Dobre podsumowanie może trochę zbyt emocjonalne, plus za kontekst wprowadzający. Smutne jest to, że to wszystko za nasze pieniądze się działo (za twoje też @paulusll ) płacone w podatkach pośrednich i bezpośrednich. Ktoś powie, że wszystkie partie przy korycie wykorzystywały sytuację i kradły, ale proszę zwrócić uwagę na to, że skala złodziejstwa w ciągu ostatnich 8 lat osiągnęła gargantuiczne rozmiary.

dsol17

@Wyrocznia nie "pewnej gminy" tylko "przysłowiowego" PCIMIA. Będącego jednym z symboli powiatowego zadupia.

dsol17

i @Wyrocznia:

"W tym momencie już mną trzęsło, bo akurat z osobistego doświadczenia wiem, jak bardzo wtedy brakowało maseczek, przyłbic i płynu do dezynfekcji, a tu się okazuje, że drobny przestępca, którego zrobiono oligarchą robi jakieś lewe biznesy ze ściganym międzynarodowym listem gończym handlarzem bronią, o czym, hehe, nikt nie wie. Ale to nie wszystko."


Pomijając to,że jesteś zatem dla mnie śmiesznym covidianinem ignorujesz oczywistą sprawę,że handlarz bronią to słup specsłużb które w ten sposób dostały transfer kasy od rządu - a zatem wielkie "odkrycie":

Zatem do powyższej wyliczanki należy dodać: a tak w ogóle, to gość był na stanowisku dzięki łasce i niełasce wezyra od służb, który miał na niego haki (na razie nawet nie wiadomo ile), co znaczy, że mógł realnie wpływać np. na politykę energetyczną państwa, traktując podległe mu biuro antykorupcyjne jako narzędzie do realizowania swojej obsesji kontroli.

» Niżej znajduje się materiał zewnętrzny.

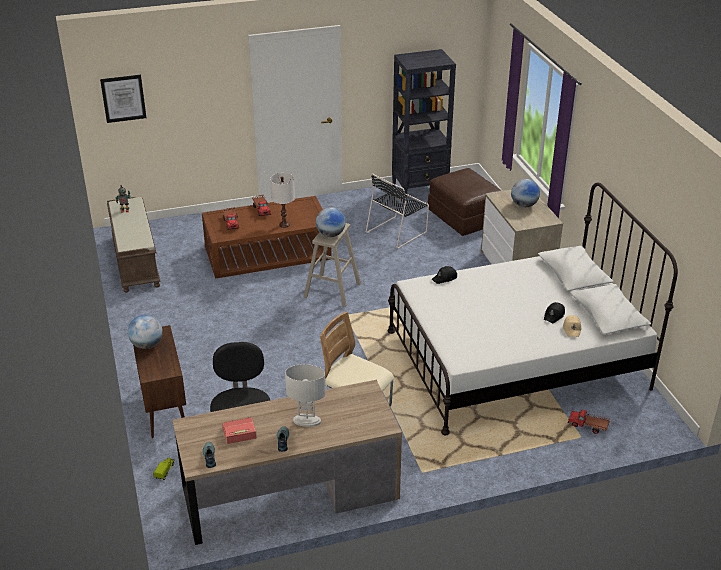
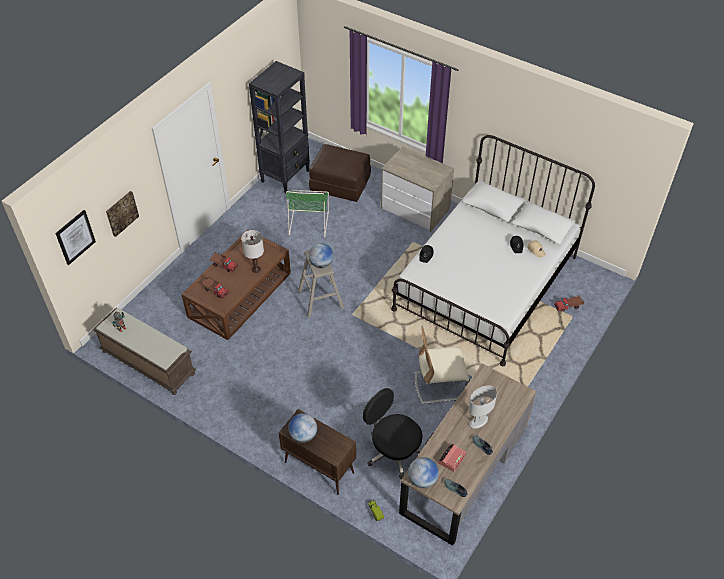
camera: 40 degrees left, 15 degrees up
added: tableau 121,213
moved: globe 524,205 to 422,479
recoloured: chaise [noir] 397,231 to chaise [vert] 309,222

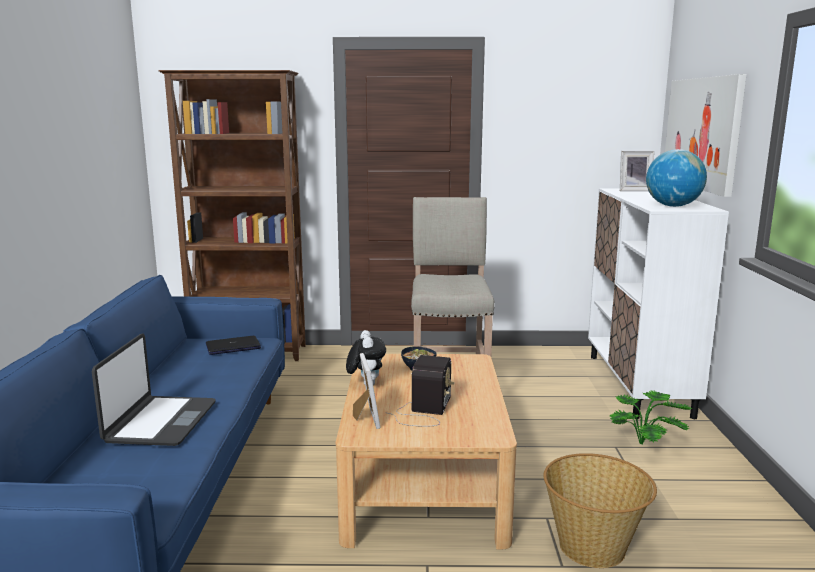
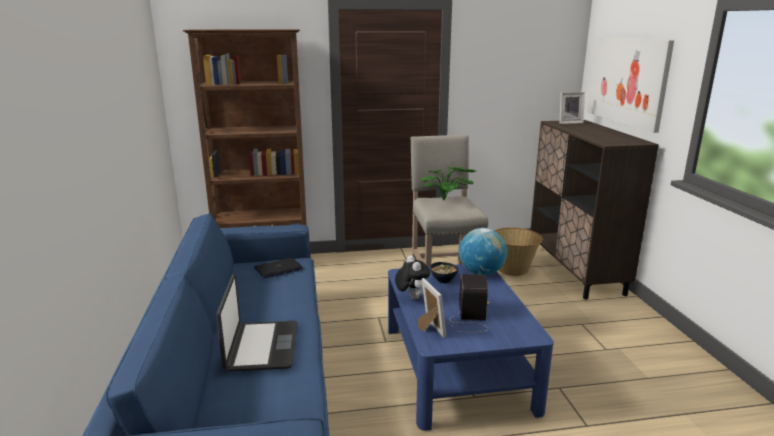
camera: 10 degrees left, 5 degrees up
moved: globe 673,206 to 481,273; plante en pot 646,445 to 447,200; panier 593,547 to 513,269
recoloured: meuble de rangement [blanc] 638,385 to meuble de rangement [marron] 575,270; table basse [beige] 423,481 to table basse [bleu] 456,367

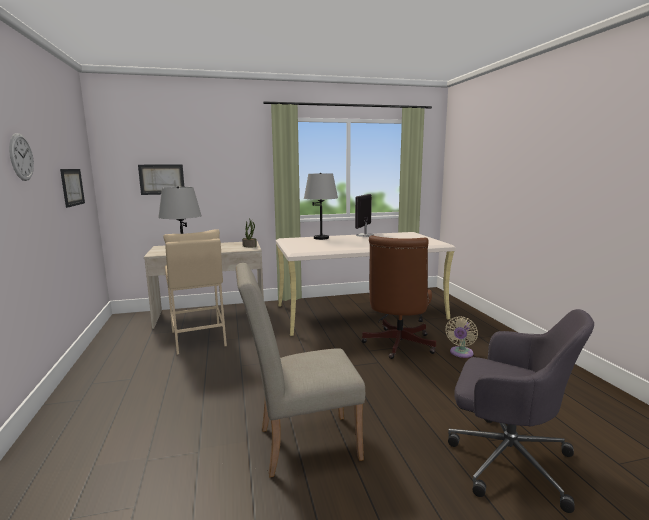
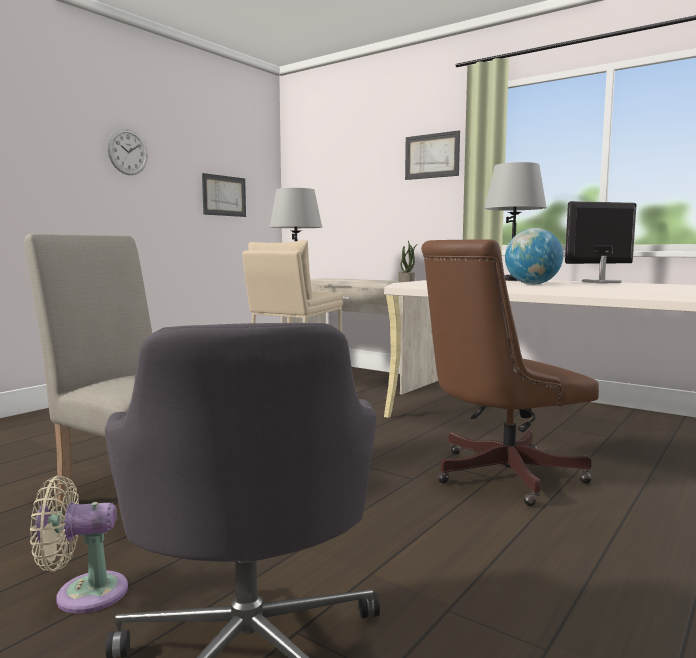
camera: 50 degrees right, 5 degrees down
added: globe 532,284
moved: tableau 162,179 to 432,156; ventilateur [beige] 461,353 to 84,594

Nie jest ŻADNYM odkryciem. Żadnym.


"Wezyr od służb" nie zbierał zaś haków dla siebie tylko dla pewnego starego kawalera z kotem który prawie nic nie ma i za nic nie odpowiada. Czy dowody będą czy nie - tak to wygląda. Pamiętasz panikę i cyrk z Banasiem ? Jedyny typ na którego haki szlang trafił. Z dnia na dzień z posłusznego funkcjonariusza typ stał się koszmarem PiSu... Na nich wszystkich są haki.Serio.


A sprawa płynu co pojechał do Watykanu to sprawa 100% partyjna a nie pomysł Obajtka. Obajtka wsadzono gdzie wsadzono właśnie dlatego,że jest takim Obajtkiem którego bez pomocy partii czeka odsiadka. Im bardziej zdemoralizowany typ i im więcej na niego haków tym "lepiej" - bo lepiej nim kierować.